According to data released by RealtyTrac, 7 Bay Area Zip Codes rise to the top in terms of investment opportunities.
The Bay Area's most promising, up-and-coming neighborhoods are in the East Bay, according to an analysis by RealtyTrac.
That's not a coincidence, said Daren Blomquist, senior vice president at real estate research firm RealtyTrac. The East Bay still has neighborhoods that are on the mend but often overlooked by real estate investors and home buyers.
The East Bay's strong showing comes as little surprise as that part of the Bay Area finds itself increasingly in the national limelight. The New York Times told its readers that the East Bay is among the 52 places around the globe that they need to visit in 2016.
"While the Bay Area's identity is dominated by beautiful, booming San Francisco, its soul increasingly seems to reside in the East Bay," the New York Times said, noting "Alameda County's glorious inland climate, thriving arts scene and a vibrant culinary culture."
RealtyTrac looked at several factors in more than 3,500 zip codes nationally, including the number of construction loans, which finance both residential and commercial projects; the profitability of house flipping; the percentage of millennials in the neighborhood; and the quality of a neighborhood's best school. (In this case, the researchers focused on finding neighborhoods where the best school was ranked below the state average. Improving schools are often a lagging indicator of an improving neighborhood.)
"Real estate investors and first-time homebuyers are looking for the best up-and-coming neighborhoods that might be bad but are recovering," Blomquist told the San Francisco Business Times.
"Many down-and-out neighborhood housing markets across the country are on the rebound thanks to a confluence of market forces working in their favor," Blomquist said in a RealtyTrac blog. "Tight inventory of homes for sale combined with a dearth of new home building is convincing buyers and investors to reconsider buying in what they once might have considered 'bad' neighborhoods."
Investors and home buyers still need to determine for themselves whether a troubled neighborhood has what Blomquist calls the "it" factor.
"This is a starting point," Blomquist said, saying that it's still necessary to drive through neighborhoods, talk to people and assess the restaurants and other amenities a neighborhood offers.

Supplied entries:

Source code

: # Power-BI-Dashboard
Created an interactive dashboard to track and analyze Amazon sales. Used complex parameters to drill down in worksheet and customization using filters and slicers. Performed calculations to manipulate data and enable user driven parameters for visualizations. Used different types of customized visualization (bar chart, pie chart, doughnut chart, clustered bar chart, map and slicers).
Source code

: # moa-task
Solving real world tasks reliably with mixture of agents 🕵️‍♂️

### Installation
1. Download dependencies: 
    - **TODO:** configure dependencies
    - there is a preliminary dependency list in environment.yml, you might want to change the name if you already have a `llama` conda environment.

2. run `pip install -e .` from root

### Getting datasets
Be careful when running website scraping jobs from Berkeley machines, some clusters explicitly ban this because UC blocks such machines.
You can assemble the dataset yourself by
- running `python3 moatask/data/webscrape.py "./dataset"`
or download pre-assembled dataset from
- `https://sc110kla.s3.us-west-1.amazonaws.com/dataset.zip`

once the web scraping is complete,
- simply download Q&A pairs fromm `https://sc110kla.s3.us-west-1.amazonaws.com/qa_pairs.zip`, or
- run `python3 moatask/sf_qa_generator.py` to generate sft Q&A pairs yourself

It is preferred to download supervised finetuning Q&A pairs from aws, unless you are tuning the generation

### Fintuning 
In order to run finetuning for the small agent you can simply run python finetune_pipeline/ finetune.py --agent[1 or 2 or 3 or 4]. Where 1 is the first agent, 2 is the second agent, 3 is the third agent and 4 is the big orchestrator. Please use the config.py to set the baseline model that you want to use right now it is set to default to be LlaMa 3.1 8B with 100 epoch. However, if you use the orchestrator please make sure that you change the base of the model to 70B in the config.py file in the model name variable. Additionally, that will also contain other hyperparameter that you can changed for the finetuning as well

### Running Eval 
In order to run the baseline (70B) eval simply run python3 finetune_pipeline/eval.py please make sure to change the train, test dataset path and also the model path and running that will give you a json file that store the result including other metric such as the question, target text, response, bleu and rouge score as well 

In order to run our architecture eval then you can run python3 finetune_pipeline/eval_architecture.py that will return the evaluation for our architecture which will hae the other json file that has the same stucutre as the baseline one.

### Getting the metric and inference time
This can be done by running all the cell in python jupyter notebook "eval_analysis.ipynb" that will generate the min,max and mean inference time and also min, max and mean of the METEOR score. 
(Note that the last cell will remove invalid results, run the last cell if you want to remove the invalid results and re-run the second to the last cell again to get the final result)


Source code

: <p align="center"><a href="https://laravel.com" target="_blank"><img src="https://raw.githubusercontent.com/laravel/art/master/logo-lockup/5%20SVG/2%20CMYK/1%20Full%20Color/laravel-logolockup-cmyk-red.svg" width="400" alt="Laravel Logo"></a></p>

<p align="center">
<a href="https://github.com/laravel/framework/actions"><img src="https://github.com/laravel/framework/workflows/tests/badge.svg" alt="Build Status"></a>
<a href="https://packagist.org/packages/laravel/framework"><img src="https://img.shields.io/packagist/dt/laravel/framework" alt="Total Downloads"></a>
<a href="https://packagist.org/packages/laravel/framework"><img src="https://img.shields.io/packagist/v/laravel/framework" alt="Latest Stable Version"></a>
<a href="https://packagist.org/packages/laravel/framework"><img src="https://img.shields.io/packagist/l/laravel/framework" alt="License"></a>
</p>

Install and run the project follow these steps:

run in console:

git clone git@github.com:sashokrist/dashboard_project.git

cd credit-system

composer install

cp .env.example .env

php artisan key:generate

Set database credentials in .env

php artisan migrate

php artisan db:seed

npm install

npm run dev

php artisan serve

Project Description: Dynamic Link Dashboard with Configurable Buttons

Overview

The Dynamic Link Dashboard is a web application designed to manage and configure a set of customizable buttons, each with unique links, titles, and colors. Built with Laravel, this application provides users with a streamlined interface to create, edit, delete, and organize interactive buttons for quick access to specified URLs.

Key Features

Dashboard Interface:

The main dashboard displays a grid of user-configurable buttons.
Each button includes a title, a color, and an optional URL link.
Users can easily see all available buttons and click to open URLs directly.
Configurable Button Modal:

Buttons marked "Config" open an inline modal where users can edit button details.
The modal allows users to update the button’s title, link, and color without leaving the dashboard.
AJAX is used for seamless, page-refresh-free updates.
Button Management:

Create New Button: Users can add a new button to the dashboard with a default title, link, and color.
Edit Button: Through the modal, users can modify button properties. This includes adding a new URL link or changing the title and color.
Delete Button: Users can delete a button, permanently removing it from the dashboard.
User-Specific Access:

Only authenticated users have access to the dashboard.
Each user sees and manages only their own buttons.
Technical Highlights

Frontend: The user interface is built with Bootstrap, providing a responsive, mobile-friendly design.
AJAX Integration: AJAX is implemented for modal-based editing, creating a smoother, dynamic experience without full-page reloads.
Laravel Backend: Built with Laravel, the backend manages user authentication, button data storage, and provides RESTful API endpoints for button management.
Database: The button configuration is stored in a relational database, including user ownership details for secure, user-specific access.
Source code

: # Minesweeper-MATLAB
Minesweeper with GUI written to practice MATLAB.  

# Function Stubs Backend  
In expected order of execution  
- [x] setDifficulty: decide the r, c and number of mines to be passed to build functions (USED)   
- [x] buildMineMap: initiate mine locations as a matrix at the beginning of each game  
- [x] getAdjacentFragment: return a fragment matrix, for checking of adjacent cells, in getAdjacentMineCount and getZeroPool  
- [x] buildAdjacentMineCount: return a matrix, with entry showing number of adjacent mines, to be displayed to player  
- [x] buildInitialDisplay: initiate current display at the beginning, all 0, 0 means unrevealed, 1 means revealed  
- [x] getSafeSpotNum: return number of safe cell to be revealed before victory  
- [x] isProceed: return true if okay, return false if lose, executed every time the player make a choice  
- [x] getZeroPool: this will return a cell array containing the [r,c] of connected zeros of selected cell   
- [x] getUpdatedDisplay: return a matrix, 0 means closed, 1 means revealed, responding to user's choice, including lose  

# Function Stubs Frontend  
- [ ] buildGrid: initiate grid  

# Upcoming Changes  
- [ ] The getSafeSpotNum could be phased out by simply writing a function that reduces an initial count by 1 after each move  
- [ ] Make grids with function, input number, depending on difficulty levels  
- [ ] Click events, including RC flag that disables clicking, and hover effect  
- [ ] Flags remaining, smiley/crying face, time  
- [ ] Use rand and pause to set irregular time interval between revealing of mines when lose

Assigned task A:
Transcribe the Bay Area real estate article, starting with "The Bay Area's most" and going on through "visit in 2016.".
Assigned task B:
In the Bay Area real estate article, how many zip codes nationally did RealtyTrac look at?
The records come from a separate source, unrelated to the Bay Area real estate article.

Answer section A:
The Bay Area's most promising, up-and-coming neighborhoods are in the East Bay, according to an analysis by RealtyTrac.
That's not a coincidence, said Daren Blomquist, senior vice president at real estate research firm RealtyTrac. The East Bay still has neighborhoods that are on the mend but often overlooked by real estate investors and home buyers.
The East Bay's strong showing comes as little surprise as that part of the Bay Area finds itself increasingly in the national limelight. The New York Times told its readers that the East Bay is among the 52 places around the globe that they need to visit in 2016.

Answer section B:
More than 3,500.